◆ **Activity**
Reproduce the listing word for word from its first line through the line containing "## Table of contents", including that line.

◆ **Saved data entries**
+ + + + + + +
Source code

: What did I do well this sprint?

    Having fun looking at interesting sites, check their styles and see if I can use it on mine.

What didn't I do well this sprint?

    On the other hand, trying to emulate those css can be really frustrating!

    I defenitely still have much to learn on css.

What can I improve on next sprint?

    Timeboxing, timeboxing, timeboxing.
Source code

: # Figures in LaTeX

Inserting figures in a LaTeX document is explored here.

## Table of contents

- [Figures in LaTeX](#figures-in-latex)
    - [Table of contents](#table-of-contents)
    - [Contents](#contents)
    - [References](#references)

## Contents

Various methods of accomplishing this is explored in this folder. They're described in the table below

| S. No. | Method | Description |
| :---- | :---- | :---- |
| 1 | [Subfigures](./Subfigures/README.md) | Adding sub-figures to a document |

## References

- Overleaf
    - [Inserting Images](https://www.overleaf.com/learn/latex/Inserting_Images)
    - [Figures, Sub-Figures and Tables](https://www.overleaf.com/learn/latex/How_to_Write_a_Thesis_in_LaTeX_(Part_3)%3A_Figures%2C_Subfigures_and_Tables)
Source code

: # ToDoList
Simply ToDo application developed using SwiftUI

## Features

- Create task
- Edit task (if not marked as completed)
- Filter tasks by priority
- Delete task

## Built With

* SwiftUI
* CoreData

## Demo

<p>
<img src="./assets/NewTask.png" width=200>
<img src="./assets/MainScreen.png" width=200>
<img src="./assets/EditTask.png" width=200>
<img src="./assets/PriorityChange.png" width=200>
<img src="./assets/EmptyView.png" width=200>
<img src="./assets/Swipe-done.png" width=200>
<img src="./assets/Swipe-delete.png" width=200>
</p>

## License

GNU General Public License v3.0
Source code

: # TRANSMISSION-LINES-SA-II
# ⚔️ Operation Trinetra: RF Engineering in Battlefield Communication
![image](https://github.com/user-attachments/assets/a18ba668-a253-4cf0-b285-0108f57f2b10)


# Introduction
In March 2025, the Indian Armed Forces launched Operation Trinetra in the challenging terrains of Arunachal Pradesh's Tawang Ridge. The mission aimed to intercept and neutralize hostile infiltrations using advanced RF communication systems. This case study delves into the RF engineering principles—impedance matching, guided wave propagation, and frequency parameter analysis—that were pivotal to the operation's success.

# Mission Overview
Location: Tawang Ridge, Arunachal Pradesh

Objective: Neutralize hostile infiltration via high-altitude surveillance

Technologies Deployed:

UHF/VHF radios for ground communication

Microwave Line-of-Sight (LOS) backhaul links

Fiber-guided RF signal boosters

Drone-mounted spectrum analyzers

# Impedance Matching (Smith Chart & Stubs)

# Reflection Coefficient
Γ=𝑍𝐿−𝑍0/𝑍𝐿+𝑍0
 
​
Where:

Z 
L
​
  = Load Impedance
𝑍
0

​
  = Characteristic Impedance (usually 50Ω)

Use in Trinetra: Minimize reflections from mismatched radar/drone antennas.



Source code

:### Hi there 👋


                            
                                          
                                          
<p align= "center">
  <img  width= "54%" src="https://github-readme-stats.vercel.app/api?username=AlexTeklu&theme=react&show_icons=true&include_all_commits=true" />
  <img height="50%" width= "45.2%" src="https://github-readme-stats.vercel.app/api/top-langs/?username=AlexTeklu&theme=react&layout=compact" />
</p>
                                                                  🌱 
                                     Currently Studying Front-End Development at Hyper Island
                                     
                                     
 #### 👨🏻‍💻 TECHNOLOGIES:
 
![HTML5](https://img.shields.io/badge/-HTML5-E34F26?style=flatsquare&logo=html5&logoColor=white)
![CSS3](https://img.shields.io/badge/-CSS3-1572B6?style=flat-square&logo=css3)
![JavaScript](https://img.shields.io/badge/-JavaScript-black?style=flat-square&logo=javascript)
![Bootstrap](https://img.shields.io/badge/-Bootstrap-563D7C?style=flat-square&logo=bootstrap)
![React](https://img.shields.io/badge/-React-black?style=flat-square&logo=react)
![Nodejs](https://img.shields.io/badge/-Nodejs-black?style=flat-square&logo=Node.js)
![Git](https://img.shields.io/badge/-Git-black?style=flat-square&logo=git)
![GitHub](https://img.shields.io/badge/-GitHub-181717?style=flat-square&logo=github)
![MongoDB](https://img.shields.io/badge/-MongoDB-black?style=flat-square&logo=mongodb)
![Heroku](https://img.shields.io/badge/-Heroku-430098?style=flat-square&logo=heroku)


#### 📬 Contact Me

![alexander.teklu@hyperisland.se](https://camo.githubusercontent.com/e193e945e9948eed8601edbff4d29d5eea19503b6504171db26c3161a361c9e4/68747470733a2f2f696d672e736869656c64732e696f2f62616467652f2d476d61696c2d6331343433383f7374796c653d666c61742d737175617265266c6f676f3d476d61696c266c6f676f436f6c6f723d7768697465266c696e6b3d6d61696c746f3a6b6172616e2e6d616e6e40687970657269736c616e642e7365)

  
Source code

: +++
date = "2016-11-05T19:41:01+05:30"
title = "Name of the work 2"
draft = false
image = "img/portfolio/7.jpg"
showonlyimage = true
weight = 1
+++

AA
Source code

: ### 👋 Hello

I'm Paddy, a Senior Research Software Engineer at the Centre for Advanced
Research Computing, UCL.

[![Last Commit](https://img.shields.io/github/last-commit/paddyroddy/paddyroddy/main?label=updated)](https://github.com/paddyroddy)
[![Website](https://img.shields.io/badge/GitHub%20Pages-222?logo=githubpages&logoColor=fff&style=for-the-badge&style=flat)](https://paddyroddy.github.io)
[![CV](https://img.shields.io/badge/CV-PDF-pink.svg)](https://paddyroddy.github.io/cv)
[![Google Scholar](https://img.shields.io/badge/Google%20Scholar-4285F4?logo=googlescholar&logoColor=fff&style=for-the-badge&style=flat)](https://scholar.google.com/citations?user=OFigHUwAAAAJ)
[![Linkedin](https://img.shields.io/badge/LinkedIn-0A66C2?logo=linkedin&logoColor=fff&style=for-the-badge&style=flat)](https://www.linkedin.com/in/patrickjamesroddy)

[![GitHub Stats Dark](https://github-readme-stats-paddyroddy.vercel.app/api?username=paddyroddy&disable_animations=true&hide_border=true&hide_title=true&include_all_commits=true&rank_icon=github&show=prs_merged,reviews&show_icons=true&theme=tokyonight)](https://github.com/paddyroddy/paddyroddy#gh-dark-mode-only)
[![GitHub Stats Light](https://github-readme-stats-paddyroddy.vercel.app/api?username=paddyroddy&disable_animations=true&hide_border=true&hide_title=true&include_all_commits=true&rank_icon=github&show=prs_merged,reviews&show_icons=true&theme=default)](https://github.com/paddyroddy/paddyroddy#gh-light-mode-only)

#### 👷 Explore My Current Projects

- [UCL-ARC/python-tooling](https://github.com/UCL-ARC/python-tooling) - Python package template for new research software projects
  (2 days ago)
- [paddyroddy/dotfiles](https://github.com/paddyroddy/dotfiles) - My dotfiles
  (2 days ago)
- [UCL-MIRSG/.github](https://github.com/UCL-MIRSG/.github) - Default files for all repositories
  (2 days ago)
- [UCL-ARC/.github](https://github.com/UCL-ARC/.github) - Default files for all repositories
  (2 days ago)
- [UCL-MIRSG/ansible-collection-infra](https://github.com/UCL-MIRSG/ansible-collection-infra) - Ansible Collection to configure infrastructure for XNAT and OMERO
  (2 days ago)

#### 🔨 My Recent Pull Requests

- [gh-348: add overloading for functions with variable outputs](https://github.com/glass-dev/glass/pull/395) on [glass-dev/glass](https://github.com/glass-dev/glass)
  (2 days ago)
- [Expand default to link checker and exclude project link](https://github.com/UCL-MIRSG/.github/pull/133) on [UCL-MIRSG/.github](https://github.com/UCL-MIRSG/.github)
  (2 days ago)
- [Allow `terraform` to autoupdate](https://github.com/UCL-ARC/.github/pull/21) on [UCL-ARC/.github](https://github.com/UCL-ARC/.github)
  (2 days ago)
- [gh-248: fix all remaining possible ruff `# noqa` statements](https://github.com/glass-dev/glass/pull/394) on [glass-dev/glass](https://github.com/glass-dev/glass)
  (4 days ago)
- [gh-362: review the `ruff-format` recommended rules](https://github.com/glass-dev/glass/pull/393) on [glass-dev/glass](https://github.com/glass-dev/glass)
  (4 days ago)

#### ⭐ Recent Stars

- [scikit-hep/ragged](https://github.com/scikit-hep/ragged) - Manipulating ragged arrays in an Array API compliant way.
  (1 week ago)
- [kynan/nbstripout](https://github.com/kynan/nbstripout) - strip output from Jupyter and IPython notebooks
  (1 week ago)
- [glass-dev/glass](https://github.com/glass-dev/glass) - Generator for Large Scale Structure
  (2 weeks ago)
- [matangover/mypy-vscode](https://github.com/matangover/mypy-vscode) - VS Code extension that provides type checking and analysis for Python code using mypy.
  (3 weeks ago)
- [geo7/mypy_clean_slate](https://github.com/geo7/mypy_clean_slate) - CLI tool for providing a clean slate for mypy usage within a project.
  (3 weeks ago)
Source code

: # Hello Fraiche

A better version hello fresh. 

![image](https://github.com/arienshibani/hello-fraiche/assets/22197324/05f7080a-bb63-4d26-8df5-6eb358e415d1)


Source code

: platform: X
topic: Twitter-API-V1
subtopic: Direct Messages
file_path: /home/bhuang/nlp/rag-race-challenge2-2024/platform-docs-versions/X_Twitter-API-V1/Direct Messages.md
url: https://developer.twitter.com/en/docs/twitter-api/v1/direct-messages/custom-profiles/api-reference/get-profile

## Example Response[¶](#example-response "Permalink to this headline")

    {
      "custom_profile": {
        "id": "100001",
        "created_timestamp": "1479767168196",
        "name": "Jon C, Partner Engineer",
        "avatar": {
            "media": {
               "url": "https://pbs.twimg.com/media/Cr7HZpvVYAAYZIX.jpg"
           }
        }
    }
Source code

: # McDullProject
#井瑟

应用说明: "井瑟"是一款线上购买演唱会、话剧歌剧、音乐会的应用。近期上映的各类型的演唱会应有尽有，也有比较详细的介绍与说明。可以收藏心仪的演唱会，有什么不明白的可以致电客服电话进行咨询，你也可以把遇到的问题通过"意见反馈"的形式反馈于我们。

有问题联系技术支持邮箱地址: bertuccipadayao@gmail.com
+ + + + + + +
◆ **Output below**
Source code

: What did I do well this sprint?

    Having fun looking at interesting sites, check their styles and see if I can use it on mine.

What didn't I do well this sprint?

    On the other hand, trying to emulate those css can be really frustrating!

    I defenitely still have much to learn on css.

What can I improve on next sprint?

    Timeboxing, timeboxing, timeboxing.
Source code

: # Figures in LaTeX

Inserting figures in a LaTeX document is explored here.

## Table of contents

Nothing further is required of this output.